Once pushed, the Space will automatically build and expose:

https://<username>-<space-name>.hf.space

Docker (local run)

docker build -t reachy-speechbrain-api .
docker run -p 7860:7860 reachy-speechbrain-api

Storage Configuration

Speaker embeddings can be stored locally or on Hugging Face Hub.

Local storage (default)

By default, embeddings are stored in speakers/embeddings.json. No configuration needed.

Hugging Face Hub storage

To persist embeddings in a Hugging Face dataset (useful for sharing between instances):

# Set environment variables
export HF_EMBEDDINGS_REPO="username/my-speaker-embeddings"
export HF_TOKEN="hf_xxxxxxxxxxxxx"  # Optional if logged in via `huggingface-cli login`

# Run the API
uv run uvicorn app:app --host 0.0.0.0 --port 7860

Or in Docker:

docker run -p 7860:7860 \
  -e HF_EMBEDDINGS_REPO="username/my-speaker-embeddings" \
  -e HF_TOKEN="hf_xxxxxxxxxxxxx" \
  reachy-speechbrain-api

The dataset will be created automatically (as private) if it doesn't exist.

Dependencies

Dependencies are managed using uv.

Main dependencies:

fastapi
uvicorn
speechbrain (develop branch)
torchaudio
python-multipart
requests
huggingface-hub

The lockfile (uv.lock) ensures reproducible builds.

Development

Install dev dependencies:

uv sync --extra dev

Tools

ruff - Linter and formatter
mypy - Static type checker
pytest - Testing framework
pytest-cov - Code coverage

Run tests

uv run pytest

Coverage report is generated in htmlcov/ and displayed in terminal.

Lint and format

uv run ruff check .
uv run ruff format .

Type checking

uv run mypy .

Release workflow

This project uses commitizen for versioning and changelog generation.

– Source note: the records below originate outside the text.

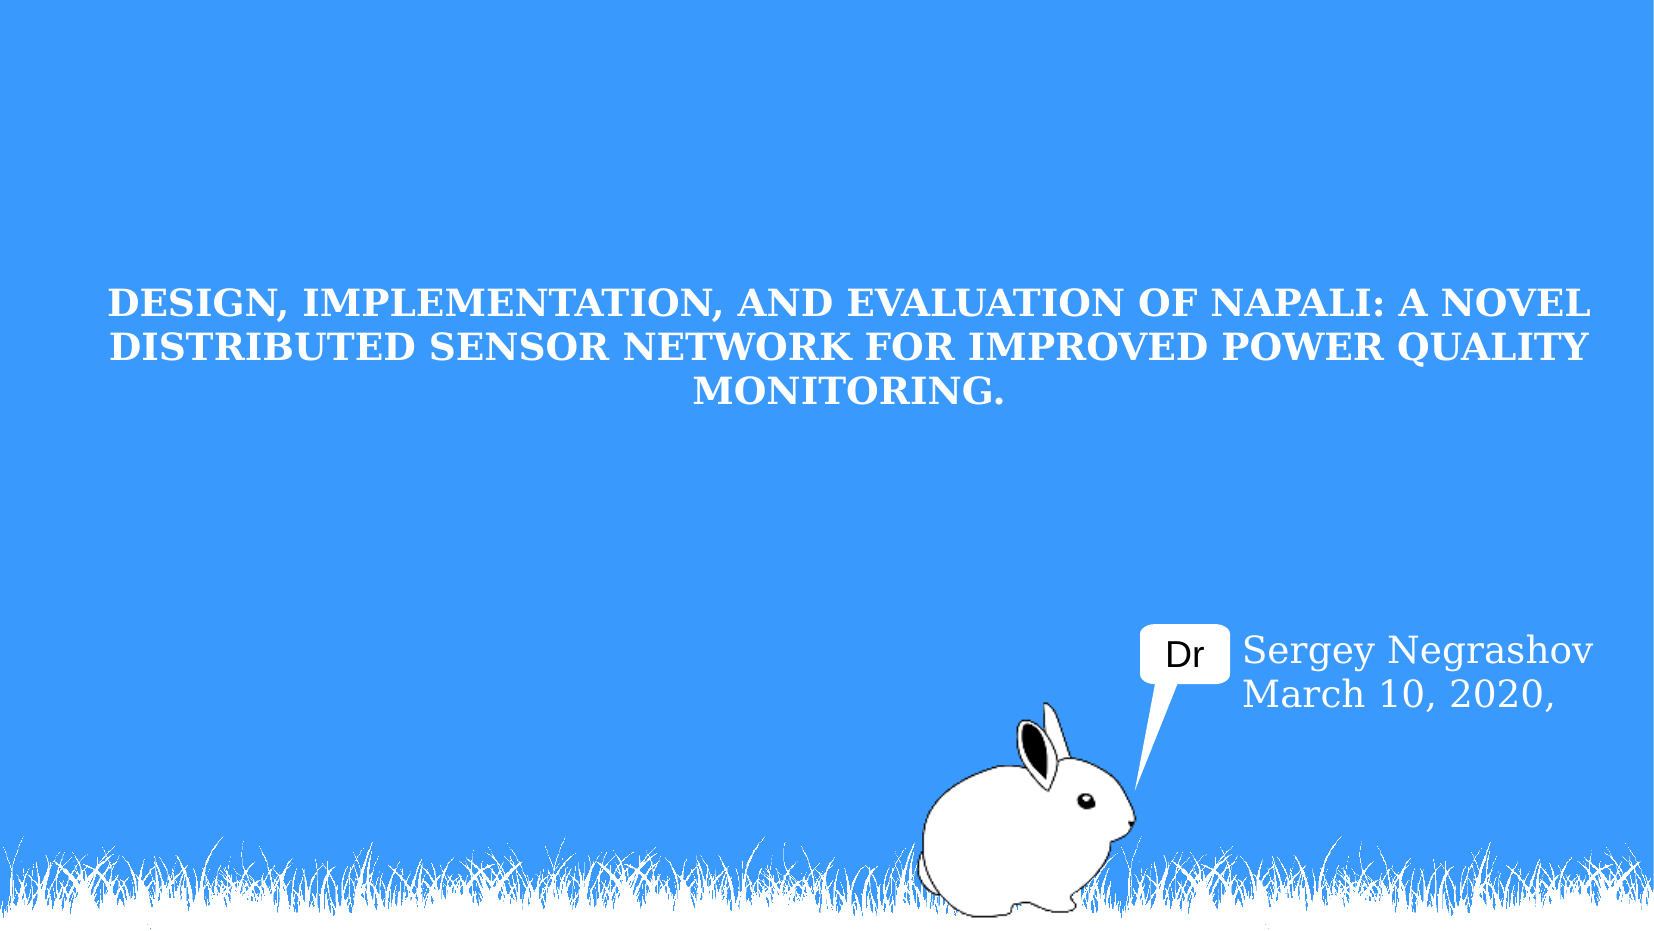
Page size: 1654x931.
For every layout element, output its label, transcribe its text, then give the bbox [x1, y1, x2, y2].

text_box Dr [1140, 624, 1231, 701]
title Sergey Negrashov March 10, 2020, [1241, 594, 1621, 751]
picture [0, 0, 1654, 931]
title DESIGN, IMPLEMENTATION, AND EVALUATION OF NAPALI: A NOVEL DISTRIBUTED SENSOR NETWORK FOR IMPROVED POWER QUALITY MONITORING. [105, 270, 1594, 426]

To trigger a new release, push a commit to main with the message chore: release a new version:

git commit --allow-empty -m "chore: release a new version"
git push origin main

This will:

Bump the version based on conventional commits
Generate/update the CHANGELOG
Create a GitHub Release
Sync to Hugging Face Space

Usage with Reachy

This API is designed to be called from:

Reachy Mini
A central VPS backend
Another Hugging Face Space

Typical flow:

Enrollment: Record voice samples from known users and enroll them
Identification: When someone speaks, send audio to /identify to know who it is
Verification: Use /verify to confirm a claimed identity

Use cases:

Personalized interactions based on who is speaking
Access control for voice commands
Multi-user conversation tracking

License

This project is licensed under the MIT License - see the LICENSE file for details.